▶ **What the task asks**
One part of the entries below is wanted: the lines from the one containing "(48 B.Fab user)" through the one containing "(pad 3 thru_hole". Write those out exactly and nothing else.

_ _ _ _

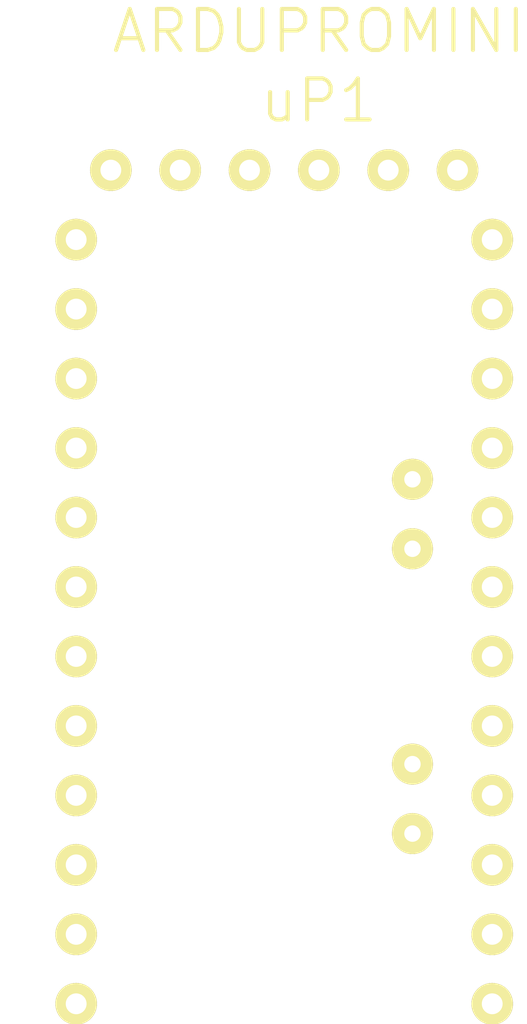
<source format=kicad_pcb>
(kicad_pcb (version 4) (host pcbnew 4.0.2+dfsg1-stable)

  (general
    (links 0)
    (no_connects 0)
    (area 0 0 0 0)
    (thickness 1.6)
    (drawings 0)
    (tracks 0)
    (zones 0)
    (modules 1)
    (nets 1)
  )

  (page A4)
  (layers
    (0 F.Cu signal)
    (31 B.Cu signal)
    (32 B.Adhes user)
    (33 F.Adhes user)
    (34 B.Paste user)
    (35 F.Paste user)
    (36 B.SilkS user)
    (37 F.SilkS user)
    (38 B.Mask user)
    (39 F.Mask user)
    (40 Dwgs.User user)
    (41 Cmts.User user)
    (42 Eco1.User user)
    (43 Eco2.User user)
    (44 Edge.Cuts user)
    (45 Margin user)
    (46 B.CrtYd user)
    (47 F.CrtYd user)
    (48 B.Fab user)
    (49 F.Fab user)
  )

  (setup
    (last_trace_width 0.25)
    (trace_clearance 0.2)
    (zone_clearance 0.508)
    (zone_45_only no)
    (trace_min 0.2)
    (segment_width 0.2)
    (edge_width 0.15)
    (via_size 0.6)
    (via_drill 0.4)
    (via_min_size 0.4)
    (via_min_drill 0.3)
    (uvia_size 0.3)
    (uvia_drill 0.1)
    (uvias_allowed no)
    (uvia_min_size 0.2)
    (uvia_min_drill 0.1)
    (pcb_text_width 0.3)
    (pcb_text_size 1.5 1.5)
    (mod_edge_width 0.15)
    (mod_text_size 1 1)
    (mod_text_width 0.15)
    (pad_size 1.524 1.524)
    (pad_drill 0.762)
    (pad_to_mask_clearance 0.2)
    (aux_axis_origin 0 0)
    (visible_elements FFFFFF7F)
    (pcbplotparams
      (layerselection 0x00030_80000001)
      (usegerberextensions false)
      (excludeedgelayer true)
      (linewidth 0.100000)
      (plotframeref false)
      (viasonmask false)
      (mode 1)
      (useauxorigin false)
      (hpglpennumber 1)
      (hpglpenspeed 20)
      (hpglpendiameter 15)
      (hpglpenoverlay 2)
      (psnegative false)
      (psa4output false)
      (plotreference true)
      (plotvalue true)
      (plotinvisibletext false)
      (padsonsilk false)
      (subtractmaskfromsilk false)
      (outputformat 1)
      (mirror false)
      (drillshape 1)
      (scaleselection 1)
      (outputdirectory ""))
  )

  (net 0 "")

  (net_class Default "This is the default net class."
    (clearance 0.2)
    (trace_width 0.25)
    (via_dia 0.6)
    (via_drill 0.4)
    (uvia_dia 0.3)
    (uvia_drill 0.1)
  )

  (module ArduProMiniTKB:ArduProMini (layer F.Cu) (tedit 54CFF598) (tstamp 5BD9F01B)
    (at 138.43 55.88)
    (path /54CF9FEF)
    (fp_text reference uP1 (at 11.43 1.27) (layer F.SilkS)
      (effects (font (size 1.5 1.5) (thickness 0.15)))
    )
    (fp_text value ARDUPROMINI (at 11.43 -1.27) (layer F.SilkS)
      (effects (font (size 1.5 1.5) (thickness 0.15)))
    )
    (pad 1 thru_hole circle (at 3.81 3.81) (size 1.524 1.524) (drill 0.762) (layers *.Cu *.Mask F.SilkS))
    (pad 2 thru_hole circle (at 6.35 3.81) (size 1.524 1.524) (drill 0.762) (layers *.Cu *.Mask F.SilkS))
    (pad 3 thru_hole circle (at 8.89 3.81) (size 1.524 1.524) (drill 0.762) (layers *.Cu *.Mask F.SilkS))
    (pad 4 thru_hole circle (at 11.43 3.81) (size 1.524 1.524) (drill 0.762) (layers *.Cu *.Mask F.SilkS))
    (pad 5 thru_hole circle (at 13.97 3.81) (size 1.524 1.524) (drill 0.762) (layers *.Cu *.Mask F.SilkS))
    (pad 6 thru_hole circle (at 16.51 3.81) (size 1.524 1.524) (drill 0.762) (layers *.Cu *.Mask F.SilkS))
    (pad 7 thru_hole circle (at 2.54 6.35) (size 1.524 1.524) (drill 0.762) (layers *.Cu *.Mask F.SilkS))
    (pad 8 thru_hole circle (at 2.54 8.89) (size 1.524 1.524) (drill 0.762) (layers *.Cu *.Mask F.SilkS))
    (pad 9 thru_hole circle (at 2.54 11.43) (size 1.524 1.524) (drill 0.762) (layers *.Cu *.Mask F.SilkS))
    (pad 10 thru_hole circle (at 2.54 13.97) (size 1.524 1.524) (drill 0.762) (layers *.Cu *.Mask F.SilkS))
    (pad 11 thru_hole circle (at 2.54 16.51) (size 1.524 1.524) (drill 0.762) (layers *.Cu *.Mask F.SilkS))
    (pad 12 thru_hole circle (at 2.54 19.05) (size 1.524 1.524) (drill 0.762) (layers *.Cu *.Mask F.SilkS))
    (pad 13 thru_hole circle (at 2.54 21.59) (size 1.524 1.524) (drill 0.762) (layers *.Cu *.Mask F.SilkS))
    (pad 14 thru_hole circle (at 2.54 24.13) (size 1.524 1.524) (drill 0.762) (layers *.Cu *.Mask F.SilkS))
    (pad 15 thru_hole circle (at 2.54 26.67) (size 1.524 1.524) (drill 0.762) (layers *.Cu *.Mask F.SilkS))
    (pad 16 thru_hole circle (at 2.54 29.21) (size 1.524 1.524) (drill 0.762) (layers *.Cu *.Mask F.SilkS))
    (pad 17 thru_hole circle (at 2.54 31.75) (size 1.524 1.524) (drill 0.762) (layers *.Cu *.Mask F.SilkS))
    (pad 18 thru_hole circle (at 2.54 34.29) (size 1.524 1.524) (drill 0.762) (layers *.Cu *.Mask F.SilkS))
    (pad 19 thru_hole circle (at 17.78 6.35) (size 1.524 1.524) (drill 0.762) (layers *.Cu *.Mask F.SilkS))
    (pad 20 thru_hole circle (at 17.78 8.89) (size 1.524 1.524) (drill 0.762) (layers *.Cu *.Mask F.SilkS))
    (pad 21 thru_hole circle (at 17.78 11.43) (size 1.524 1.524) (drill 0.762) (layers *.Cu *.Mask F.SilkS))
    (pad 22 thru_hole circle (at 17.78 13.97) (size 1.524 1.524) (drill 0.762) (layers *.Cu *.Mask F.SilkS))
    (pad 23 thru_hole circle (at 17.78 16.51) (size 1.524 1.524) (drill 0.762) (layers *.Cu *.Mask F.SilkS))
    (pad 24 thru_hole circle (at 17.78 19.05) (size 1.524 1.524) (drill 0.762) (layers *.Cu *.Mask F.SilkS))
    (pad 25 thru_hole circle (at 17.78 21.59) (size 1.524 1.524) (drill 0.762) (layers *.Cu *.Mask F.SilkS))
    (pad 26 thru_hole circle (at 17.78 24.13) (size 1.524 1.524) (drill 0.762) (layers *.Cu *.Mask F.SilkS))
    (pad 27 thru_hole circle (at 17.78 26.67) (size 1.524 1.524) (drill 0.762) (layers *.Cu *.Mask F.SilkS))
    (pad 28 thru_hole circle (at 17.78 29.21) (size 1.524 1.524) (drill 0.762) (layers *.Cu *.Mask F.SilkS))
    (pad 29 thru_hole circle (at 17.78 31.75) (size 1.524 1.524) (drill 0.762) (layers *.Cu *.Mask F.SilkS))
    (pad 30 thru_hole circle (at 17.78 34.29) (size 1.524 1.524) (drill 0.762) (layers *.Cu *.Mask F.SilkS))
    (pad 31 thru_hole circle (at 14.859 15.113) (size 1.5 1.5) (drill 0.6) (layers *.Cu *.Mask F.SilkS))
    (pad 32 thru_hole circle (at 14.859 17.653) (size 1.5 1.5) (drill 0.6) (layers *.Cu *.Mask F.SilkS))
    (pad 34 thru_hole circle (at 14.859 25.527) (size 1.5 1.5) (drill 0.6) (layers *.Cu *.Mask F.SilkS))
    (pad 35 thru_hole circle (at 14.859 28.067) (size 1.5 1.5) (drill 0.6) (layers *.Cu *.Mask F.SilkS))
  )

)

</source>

_ _ _ _

▶ **Exercise output**
    (48 B.Fab user)
    (49 F.Fab user)
  )

  (setup
    (last_trace_width 0.25)
    (trace_clearance 0.2)
    (zone_clearance 0.508)
    (zone_45_only no)
    (trace_min 0.2)
    (segment_width 0.2)
    (edge_width 0.15)
    (via_size 0.6)
    (via_drill 0.4)
    (via_min_size 0.4)
    (via_min_drill 0.3)
    (uvia_size 0.3)
    (uvia_drill 0.1)
    (uvias_allowed no)
    (uvia_min_size 0.2)
    (uvia_min_drill 0.1)
    (pcb_text_width 0.3)
    (pcb_text_size 1.5 1.5)
    (mod_edge_width 0.15)
    (mod_text_size 1 1)
    (mod_text_width 0.15)
    (pad_size 1.524 1.524)
    (pad_drill 0.762)
    (pad_to_mask_clearance 0.2)
    (aux_axis_origin 0 0)
    (visible_elements FFFFFF7F)
    (pcbplotparams
      (layerselection 0x00030_80000001)
      (usegerberextensions false)
      (excludeedgelayer true)
      (linewidth 0.100000)
      (plotframeref false)
      (viasonmask false)
      (mode 1)
      (useauxorigin false)
      (hpglpennumber 1)
      (hpglpenspeed 20)
      (hpglpendiameter 15)
      (hpglpenoverlay 2)
      (psnegative false)
      (psa4output false)
      (plotreference true)
      (plotvalue true)
      (plotinvisibletext false)
      (padsonsilk false)
      (subtractmaskfromsilk false)
      (outputformat 1)
      (mirror false)
      (drillshape 1)
      (scaleselection 1)
      (outputdirectory ""))
  )

  (net 0 "")

  (net_class Default "This is the default net class."
    (clearance 0.2)
    (trace_width 0.25)
    (via_dia 0.6)
    (via_drill 0.4)
    (uvia_dia 0.3)
    (uvia_drill 0.1)
  )

  (module ArduProMiniTKB:ArduProMini (layer F.Cu) (tedit 54CFF598) (tstamp 5BD9F01B)
    (at 138.43 55.88)
    (path /54CF9FEF)
    (fp_text reference uP1 (at 11.43 1.27) (layer F.SilkS)
      (effects (font (size 1.5 1.5) (thickness 0.15)))
    )
    (fp_text value ARDUPROMINI (at 11.43 -1.27) (layer F.SilkS)
      (effects (font (size 1.5 1.5) (thickness 0.15)))
    )
    (pad 1 thru_hole circle (at 3.81 3.81) (size 1.524 1.524) (drill 0.762) (layers *.Cu *.Mask F.SilkS))
    (pad 2 thru_hole circle (at 6.35 3.81) (size 1.524 1.524) (drill 0.762) (layers *.Cu *.Mask F.SilkS))
    (pad 3 thru_hole circle (at 8.89 3.81) (size 1.524 1.524) (drill 0.762) (layers *.Cu *.Mask F.SilkS))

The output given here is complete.